Mexico has begun laying the groundwork for the 2026 review of the United States-Mexico-Canada Agreement (T-MEC), with Economy Minister Marcelo Ebrard outlining the country’s key priorities following consultations with domestic stakeholders. The central objective, he said, is to ensure the continuity of the trade pact amid rising political uncertainty in the United States.
Ebrard presented a summary of Mexico’s negotiation strategy to President Claudia Sheinbaum and the Senate, emphasizing three main goals: maintaining the agreement, reinforcing its dispute resolution system, and achieving greater reciprocity in regulatory areas such as labor standards. These priorities reflect concerns that unilateral trade actions—particularly from the US—could disrupt industries that depend heavily on cross-border integration.
The consultation process included a broad range of participants, from industrial chambers and agribusinesses to unions and small and medium-sized enterprises. According to Ebrard, there was unanimous support for keeping the T-MEC in force. ‘The first question was whether to maintain it or not,’ he said. ‘Everyone consulted agreed: it must be maintained.’

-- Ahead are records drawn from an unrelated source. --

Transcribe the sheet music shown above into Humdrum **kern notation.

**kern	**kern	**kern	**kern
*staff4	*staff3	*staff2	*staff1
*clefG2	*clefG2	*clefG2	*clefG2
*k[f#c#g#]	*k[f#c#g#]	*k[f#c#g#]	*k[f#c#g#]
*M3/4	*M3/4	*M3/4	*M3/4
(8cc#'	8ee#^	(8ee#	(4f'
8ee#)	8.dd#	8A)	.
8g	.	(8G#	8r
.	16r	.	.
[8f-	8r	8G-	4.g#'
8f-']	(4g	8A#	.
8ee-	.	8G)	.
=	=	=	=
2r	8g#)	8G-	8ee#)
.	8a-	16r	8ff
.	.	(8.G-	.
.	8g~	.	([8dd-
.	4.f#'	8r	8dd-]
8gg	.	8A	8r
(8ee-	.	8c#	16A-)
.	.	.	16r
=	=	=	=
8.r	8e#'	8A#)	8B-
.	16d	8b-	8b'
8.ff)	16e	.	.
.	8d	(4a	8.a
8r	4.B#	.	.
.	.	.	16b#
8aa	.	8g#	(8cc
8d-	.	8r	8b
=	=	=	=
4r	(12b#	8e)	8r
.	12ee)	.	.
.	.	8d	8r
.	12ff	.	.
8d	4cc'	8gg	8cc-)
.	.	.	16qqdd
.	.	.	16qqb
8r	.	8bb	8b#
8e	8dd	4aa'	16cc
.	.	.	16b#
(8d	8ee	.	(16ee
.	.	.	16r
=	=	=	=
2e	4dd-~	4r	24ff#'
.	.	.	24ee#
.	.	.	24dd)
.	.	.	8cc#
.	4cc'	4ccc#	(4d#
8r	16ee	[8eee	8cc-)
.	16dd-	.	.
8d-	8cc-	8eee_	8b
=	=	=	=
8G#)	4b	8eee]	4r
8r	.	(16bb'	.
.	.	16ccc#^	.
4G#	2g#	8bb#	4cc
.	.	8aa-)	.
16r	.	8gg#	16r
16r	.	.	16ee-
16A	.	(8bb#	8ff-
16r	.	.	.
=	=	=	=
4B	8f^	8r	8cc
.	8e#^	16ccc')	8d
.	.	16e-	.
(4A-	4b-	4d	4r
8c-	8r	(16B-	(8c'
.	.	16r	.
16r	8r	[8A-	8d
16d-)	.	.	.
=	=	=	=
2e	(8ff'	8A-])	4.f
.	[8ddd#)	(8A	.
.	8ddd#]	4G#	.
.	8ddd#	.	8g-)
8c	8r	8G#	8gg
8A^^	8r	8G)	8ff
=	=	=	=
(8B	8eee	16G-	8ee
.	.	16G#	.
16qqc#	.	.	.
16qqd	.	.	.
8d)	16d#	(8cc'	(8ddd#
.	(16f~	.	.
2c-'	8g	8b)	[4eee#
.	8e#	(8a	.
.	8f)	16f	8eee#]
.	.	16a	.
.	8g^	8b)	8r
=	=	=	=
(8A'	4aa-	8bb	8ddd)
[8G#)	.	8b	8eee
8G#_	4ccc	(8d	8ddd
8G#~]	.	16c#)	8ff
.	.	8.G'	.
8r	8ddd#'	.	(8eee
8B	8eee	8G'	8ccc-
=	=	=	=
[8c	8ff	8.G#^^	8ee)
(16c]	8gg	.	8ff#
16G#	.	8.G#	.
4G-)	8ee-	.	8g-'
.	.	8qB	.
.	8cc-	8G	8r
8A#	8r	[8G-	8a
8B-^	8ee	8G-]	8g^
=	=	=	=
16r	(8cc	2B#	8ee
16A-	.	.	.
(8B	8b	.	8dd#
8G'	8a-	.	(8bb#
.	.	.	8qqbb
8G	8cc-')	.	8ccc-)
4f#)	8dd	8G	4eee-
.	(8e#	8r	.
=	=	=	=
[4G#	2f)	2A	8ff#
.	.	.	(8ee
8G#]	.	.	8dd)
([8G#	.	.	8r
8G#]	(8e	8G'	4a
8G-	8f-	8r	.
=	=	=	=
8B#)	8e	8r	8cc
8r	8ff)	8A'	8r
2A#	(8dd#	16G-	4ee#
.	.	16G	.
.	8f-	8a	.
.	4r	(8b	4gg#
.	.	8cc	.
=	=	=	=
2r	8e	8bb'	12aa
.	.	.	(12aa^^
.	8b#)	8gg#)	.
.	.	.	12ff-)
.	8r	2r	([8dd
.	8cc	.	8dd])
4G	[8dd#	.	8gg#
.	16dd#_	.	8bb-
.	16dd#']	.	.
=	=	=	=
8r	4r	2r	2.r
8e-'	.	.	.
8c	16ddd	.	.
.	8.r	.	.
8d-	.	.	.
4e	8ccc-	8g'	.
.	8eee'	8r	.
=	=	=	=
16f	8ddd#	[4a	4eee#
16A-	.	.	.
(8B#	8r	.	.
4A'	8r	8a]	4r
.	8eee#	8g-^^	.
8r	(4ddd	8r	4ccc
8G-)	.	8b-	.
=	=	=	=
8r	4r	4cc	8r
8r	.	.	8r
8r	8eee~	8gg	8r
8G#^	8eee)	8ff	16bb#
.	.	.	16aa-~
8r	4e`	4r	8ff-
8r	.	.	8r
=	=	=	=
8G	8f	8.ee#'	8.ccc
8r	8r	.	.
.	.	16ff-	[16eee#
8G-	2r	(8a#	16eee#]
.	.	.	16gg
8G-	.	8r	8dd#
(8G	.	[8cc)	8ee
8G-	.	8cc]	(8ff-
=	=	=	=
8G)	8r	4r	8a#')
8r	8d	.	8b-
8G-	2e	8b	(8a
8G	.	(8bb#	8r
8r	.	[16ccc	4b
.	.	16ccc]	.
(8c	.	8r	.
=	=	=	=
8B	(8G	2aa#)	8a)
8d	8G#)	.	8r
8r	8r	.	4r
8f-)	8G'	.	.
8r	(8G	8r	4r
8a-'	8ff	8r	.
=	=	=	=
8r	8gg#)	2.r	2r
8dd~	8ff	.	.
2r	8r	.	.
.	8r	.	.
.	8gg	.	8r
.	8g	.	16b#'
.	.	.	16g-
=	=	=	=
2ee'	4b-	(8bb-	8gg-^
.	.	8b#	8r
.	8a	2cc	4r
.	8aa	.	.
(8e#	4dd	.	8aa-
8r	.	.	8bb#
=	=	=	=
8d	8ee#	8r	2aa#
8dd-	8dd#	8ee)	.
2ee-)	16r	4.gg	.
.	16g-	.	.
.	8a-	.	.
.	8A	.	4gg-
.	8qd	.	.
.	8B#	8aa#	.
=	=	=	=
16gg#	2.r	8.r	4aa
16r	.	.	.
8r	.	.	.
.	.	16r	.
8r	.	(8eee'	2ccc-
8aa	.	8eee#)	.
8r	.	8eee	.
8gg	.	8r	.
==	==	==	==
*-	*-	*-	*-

The first question was whether to maintain it or not. Everyone consulted agreed: it must be maintained.
The timing is significant. The review process comes as political rhetoric in the US casts doubt on the agreement’s future. President Donald Trump, a leading candidate in the upcoming US election, recently described T-MEC as ‘irrelevant’. In response, President Sheinbaum reaffirmed Mexico’s commitment to the treaty and noted that many US businesses also have a vested interest in its preservation. ‘Those who most defend the agreement are American companies,’ she said.
Mexico’s push for stronger dispute settlement provisions aims to prevent abrupt policy shifts that could harm sectors such as manufacturing and agriculture. Ebrard argued that a more robust enforcement mechanism would help ensure that all three countries adhere to agreed rules, reducing uncertainty for investors and exporters alike.

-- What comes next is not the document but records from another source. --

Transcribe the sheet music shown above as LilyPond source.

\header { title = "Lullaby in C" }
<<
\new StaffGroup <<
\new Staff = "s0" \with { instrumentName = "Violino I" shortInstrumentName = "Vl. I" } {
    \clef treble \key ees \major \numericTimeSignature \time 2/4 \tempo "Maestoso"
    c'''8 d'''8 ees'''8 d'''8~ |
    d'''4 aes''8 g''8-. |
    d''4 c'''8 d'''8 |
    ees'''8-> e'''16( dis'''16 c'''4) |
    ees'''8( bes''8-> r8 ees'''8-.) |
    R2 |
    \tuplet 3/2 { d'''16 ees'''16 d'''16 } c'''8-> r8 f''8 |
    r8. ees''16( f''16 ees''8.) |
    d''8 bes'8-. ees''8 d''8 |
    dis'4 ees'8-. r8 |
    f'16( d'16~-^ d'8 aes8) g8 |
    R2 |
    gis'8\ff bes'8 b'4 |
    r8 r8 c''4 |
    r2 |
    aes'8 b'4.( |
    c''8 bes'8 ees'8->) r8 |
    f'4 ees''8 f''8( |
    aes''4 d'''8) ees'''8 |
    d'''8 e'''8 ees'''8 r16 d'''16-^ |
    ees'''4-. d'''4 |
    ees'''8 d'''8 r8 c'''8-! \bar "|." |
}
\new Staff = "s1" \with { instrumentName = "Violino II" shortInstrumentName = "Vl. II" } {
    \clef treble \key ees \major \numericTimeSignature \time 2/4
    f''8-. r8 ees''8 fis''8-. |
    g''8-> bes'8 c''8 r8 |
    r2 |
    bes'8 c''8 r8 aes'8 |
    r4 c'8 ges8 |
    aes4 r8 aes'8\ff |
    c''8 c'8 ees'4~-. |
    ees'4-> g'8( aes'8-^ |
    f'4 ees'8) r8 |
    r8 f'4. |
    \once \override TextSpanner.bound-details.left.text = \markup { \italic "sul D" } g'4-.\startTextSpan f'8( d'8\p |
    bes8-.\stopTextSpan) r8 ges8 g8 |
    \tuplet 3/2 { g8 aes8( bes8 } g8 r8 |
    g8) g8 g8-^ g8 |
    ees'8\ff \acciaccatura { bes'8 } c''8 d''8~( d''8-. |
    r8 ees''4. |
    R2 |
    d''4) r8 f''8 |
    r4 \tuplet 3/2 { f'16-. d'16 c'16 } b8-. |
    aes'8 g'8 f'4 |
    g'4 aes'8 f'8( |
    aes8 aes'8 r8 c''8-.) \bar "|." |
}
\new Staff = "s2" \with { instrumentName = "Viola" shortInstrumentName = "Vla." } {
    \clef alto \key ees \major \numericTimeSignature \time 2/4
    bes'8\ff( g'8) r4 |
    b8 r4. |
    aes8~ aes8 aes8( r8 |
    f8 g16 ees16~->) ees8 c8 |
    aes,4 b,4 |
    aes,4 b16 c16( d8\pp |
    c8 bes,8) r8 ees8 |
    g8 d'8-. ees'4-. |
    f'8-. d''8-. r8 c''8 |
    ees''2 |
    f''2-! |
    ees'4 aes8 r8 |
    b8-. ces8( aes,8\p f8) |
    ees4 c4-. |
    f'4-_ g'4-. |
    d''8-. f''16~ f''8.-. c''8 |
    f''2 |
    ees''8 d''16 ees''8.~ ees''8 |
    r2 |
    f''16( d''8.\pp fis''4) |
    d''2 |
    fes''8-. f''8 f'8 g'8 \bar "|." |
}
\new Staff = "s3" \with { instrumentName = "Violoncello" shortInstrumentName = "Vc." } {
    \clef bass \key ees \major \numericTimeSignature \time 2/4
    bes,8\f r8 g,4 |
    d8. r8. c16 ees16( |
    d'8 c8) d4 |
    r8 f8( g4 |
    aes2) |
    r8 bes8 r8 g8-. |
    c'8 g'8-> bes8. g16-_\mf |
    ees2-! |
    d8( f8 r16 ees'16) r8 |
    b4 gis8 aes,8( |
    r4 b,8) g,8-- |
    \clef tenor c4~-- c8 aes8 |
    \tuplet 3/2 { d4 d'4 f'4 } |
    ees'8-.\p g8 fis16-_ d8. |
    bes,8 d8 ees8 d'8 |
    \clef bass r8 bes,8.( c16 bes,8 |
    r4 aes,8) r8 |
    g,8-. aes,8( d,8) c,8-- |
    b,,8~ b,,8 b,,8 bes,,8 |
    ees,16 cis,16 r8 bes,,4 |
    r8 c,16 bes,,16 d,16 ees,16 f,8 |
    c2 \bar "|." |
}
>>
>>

Another priority is achieving what Ebrard termed ‘reciprocity or parity’ in regulatory frameworks, particularly in labor enforcement. This reflects longstanding concerns in Mexico about asymmetrical compliance expectations under T-MEC provisions. However, calls for greater parity could face resistance from US unions and regulators who remain skeptical about Mexico’s labor reforms.
Despite political tensions, Ebrard stressed that Mexico and the US remain engaged in regular, professional dialogue on trade matters. He pointed to economic data showing growth in employment and bilateral trade as evidence of T-MEC’s success so far.
Still, negotiations may prove challenging. While Mexico seeks stronger enforcement tools and regulatory balance, US negotiators may resist changes that constrain their ability to act unilaterally on trade issues. The broader political climate—particularly during a US election year—could further complicate efforts to reach consensus before 2026.
For now, Mexico appears focused on defending what it sees as a cornerstone of its economic strategy: a trilateral agreement that has helped anchor its integration into North American supply chains. Whether that vision will align with shifting political winds north of the border remains uncertain.